Пробежка прошла успешно, затем были утренние процедуры в умывалке, затем построение на завтрак. Мне на глаза попался Зайцев.
Тот старался на меня не смотреть, отводил глаза. Нижняя губа опухла, на голове большая шишка. На лбу заметное рассечение – наверное, когда падал, тормозил лбом. Вид у него был невыспавшийся – неизвестно, сколько времени они провели в каптерке.
Я решительно подошел к Зайцу на выходе из столовой. Толкнул плечом.
– Прости, не заметил. О, ну что, ко мне какие-то претензии есть?
Тот нервно дернул плечом, но не ответил.
– Не слышу!
– Нет, – пробурчал тот. Его аж передернуло при этих словах.
Конечно, тяжело признавать собственное поражение, особенно в его случае. Мало того, что не смогли прогнуть под себя, так еще и люлей получили, сначала от меня, потом ночью от Васильева.
Сержант ведь тоже не дурак. Догадался, что именно эти трое пытались совершить. И тот нюанс с перемазанным пододеяльником тоже. Беседа в каптерке затянулась надолго, поэтому он все узнал. Со мной говорить не стал, да и смысл?
Отмечу, что больше эта компашка земляков в мою сторону даже не смотрела. Правда, они еще пытались найти себе другую жертву, но кажется, безуспешно.
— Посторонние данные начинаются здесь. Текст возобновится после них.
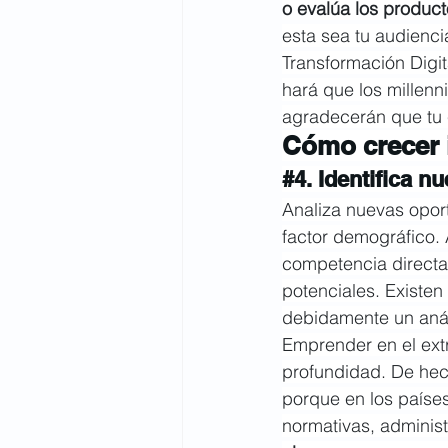
o evalúa los product
esta sea tu audienci
Transformación Digit
hará que los millenni
agradecerán que tu
Cómo crecer 
#4
. Identifica 
Analiza nuevas opor
factor demográfico. 
competencia directa
potenciales. Existen
debidamente un anál
Emprender en el ext
profundidad. De hec
porque en los países
normativas, administ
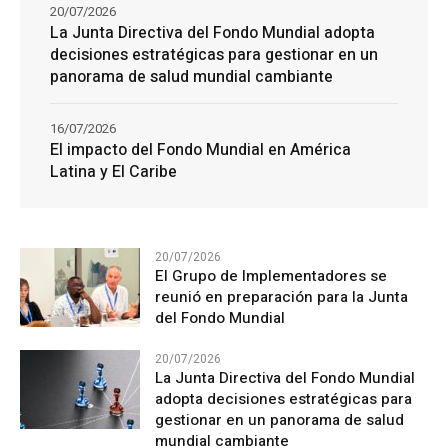
20/07/2026
La Junta Directiva del Fondo Mundial adopta
decisiones estratégicas para gestionar en un
panorama de salud mundial cambiante
16/07/2026
El impacto del Fondo Mundial en América
Latina y El Caribe
20/07/2026
El Grupo de Implementadores se
reunió en preparación para la Junta
del Fondo Mundial
20/07/2026
La Junta Directiva del Fondo Mundial
adopta decisiones estratégicas para
gestionar en un panorama de salud
mundial cambiante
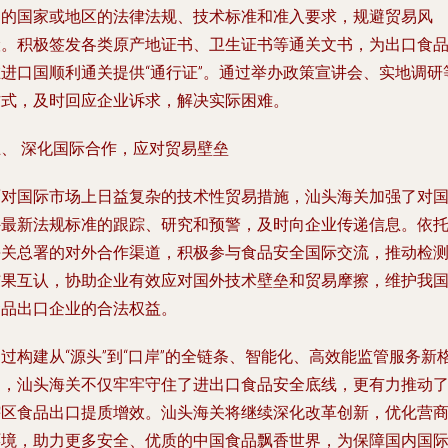
目的国家或地区的法律法规、技术标准和准入要求，规避贸易风
险。积极签发各类原产地证书、卫生证书等通关文书，为出口食
在进口国顺利通关提供“通行证”。通过举办政策宣讲会、实地调研
方式，及时回应企业诉求，解决实际困难。
五、 深化国际合作，应对贸易壁垒
面对国际市场上日益复杂的技术性贸易措施，汕头海关加强了对
外最新法规标准的跟踪、研究和预警，及时向企业传递信息。依
海关总署的对外合作渠道，积极参与食品安全国际交流，推动检
结果互认，协助企业有效应对国外技术壁垒和贸易摩擦，维护我
食品出口企业的合法权益。
过构建从“源头”到“口岸”的全链条、智能化、高效能监管服务新
局，汕头海关不仅牢牢守住了进出口食品安全底线，更有力推动
辖区食品出口提质增效。汕头海关将继续深化改革创新，优化营
环境，助力更多安全、优质的中国食品飘香世界，为保障国内国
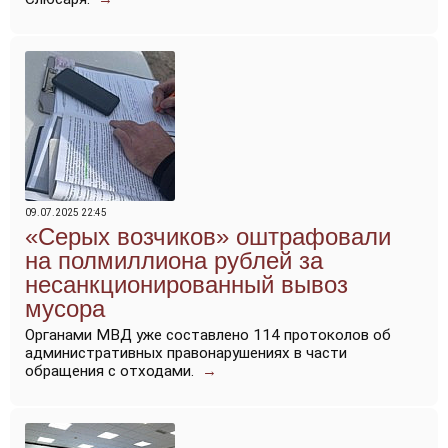
09.07.2025 22:45
«Серых возчиков» оштрафовали
на полмиллиона рублей за
несанкционированный вывоз
мусора
Органами МВД уже составлено 114 протоколов об
административных правонарушениях в части
обращения с отходами.
→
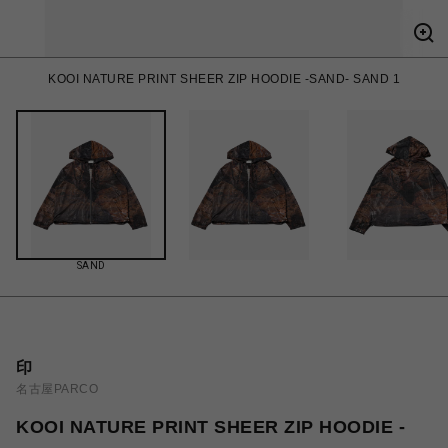
KOOI NATURE PRINT SHEER ZIP HOODIE -SAND- SAND 1
SAND
印
名古屋PARCO
KOOI NATURE PRINT SHEER ZIP HOODIE -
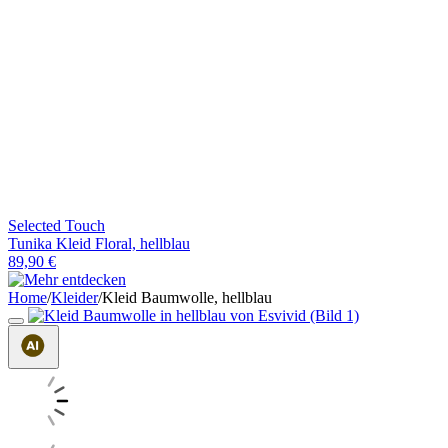
Selected Touch
Tunika Kleid Floral, hellblau
89,90 €
Home
/
Kleider
/
Kleid Baumwolle, hellblau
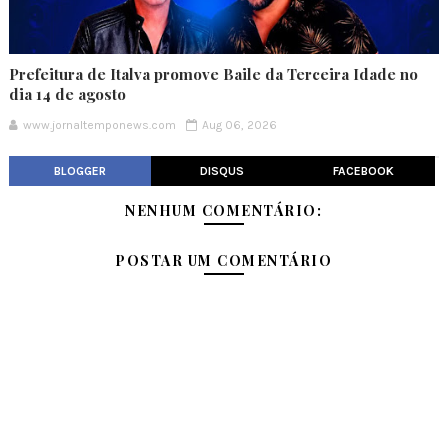
Prefeitura de Italva promove Baile da Terceira Idade no
dia 14 de agosto
www.jornaltemponews.com
Aug 06, 2026
BLOGGER
DISQUS
FACEBOOK
NENHUM COMENTÁRIO:
POSTAR UM COMENTÁRIO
После обычного завтрака наш взвод отправился на специальные занятия.
Я планировал поскорее наверстать то, что пропустил, пока валялся с пневмонией в госпитале – чувствовал, очень пригодится. Теория сама по себе меня не завлекала, слишком все однообразно было. То, что считал нужным, записывал в специальную тетрадь, хранящуюся в секретном отделении. Их нам выдавали секретчики, специально на то уполномоченные. К концу обучения там набралось достаточно нужного материала.
А вот практика мне очень нравилась. Работать на специальной аппаратуре, одно название которой держалось в секрете, было очень интересно. Тут, кстати, очень многое зависело от преподавателя – если он тупо монотонно читал с методички, то грош-цена такому учителю. А вот если он насквозь изучил свой предмет, знал в нем каждую собаку и умел заинтересовать, приводя примеры – вот он залог успеха.
Нам повезло – попался именно такой. В течение декабря он не только разжевал нам весь материал и обучил работать на технике специальной связи, но и показал все нюансы, с которыми мы могли столкнуться. Подробно разъяснил проблемные моменты и как их решать. Теперь, со всей уверенностью я мог заявить, что готов к сдаче зачетов.
Их определили на пятнадцатое декабря. Обычные дисциплины мы сдавали прямо в процессе обучения. Всего зачетов было пять – общевоинские уставы, строевая подготовка, физическая и тактическая подготовки. Еще был отдельный зачет по сдаче норматива одевания общевойскового защитного комплекта и противогаза.
Со всем этим я справился на отлично. Строевую я еще с прошлой жизни не любил, но от нас и не ждали чего-то феноменального. Так что справился без проблем.
А вот спецкурс включал в себя сдачу зачетов по всем трем предметам, которые и решили бы мою дальнейшую судьбу.